**Work to be completed**
The records sit below. Return every line in them that holds the word "bagażu".

### Exercise inputs

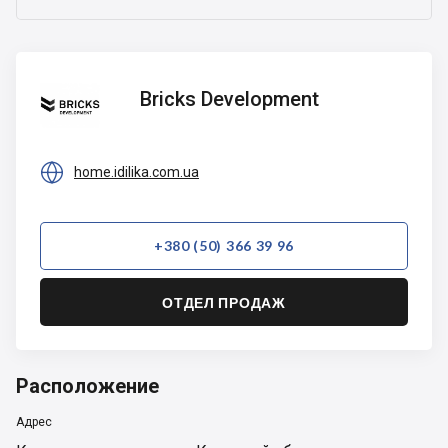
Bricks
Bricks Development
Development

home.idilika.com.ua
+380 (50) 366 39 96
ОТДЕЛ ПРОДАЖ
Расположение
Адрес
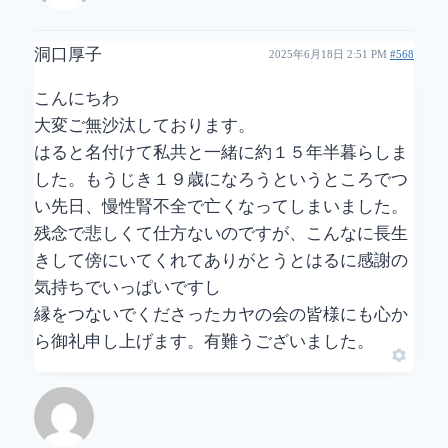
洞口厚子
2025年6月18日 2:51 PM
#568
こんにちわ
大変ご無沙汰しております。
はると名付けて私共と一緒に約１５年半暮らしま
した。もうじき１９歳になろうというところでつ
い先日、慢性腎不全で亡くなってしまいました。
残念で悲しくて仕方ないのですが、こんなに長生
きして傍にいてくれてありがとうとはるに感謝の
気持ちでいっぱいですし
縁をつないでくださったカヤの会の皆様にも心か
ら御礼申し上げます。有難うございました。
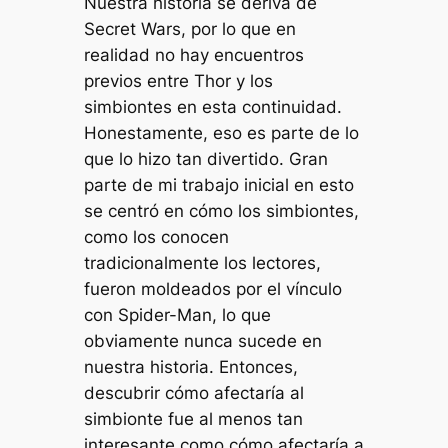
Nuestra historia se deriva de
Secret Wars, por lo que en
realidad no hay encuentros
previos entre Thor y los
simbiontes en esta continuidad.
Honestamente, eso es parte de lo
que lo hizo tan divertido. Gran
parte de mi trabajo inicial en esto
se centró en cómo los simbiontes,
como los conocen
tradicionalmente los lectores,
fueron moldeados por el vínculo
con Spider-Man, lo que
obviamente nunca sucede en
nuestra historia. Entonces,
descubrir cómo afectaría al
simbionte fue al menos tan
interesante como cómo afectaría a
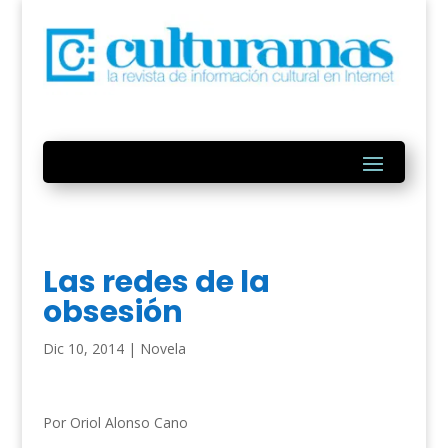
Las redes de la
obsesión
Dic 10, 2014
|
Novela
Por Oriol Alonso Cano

######
### Exercise inputs

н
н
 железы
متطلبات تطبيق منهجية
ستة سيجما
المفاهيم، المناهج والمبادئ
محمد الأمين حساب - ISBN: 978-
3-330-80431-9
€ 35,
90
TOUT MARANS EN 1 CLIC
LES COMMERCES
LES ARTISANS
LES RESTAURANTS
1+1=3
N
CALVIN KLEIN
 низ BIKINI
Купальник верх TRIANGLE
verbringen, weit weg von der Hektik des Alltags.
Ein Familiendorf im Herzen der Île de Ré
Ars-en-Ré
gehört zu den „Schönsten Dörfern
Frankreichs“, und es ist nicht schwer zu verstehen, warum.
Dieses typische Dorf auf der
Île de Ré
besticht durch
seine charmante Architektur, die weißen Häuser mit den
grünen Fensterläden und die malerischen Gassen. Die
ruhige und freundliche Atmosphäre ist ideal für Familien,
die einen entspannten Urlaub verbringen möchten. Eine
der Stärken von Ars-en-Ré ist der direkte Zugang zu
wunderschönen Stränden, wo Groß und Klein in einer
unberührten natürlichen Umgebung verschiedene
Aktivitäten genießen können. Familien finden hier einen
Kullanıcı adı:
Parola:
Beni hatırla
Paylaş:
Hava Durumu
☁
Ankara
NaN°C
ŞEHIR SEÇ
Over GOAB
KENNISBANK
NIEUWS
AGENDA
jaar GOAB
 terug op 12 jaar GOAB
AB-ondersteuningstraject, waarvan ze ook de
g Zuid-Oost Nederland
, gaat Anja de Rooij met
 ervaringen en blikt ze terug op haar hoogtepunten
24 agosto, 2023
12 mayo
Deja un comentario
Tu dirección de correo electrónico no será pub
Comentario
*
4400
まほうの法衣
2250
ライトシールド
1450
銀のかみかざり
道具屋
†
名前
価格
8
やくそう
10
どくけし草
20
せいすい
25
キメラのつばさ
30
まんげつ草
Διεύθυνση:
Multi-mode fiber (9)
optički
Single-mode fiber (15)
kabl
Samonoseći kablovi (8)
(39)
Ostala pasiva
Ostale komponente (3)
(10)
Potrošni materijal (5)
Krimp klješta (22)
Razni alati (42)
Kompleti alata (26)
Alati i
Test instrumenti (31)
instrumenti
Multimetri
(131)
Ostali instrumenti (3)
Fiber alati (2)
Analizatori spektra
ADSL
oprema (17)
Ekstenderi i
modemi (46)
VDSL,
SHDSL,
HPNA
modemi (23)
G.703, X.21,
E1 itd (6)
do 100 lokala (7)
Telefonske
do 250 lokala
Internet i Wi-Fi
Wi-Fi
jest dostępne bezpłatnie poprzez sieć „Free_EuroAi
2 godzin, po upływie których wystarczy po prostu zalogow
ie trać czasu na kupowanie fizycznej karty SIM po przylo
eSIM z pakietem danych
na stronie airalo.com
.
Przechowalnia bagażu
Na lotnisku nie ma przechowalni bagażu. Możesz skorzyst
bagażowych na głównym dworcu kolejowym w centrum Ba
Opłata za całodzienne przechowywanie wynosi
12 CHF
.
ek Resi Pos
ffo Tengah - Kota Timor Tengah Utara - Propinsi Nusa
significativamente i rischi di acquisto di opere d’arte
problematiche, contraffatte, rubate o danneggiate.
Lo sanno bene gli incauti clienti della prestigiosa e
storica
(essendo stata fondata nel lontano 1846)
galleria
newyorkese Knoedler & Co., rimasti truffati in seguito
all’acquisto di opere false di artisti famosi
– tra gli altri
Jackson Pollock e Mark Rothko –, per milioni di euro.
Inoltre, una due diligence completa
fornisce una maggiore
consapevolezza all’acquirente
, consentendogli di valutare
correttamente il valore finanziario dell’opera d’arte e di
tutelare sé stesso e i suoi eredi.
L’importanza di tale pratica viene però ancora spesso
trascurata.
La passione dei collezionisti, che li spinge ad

######
### Exercise inputs

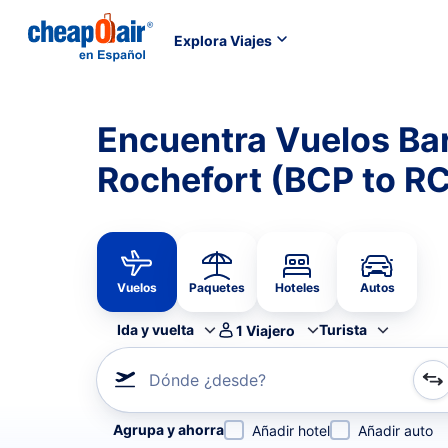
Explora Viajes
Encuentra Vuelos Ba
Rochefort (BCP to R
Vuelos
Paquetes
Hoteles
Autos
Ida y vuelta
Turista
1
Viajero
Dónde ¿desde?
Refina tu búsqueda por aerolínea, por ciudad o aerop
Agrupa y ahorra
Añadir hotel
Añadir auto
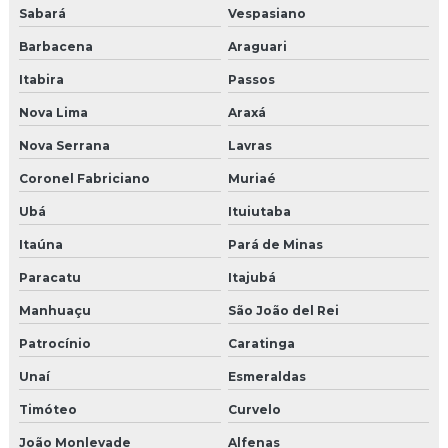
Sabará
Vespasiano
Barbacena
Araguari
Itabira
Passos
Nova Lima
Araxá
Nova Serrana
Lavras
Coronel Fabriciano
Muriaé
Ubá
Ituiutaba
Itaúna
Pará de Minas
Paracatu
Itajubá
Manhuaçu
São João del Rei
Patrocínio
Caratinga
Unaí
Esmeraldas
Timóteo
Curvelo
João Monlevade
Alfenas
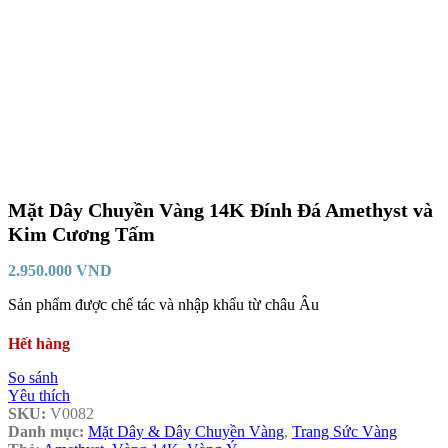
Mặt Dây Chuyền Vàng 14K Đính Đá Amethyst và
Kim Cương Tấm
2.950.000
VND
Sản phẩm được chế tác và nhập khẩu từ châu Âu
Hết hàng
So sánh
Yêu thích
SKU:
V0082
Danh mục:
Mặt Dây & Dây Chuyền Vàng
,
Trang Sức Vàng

######

**Task response**
Przechowalnia bagażu
Na lotnisku nie ma przechowalni bagażu. Możesz skorzyst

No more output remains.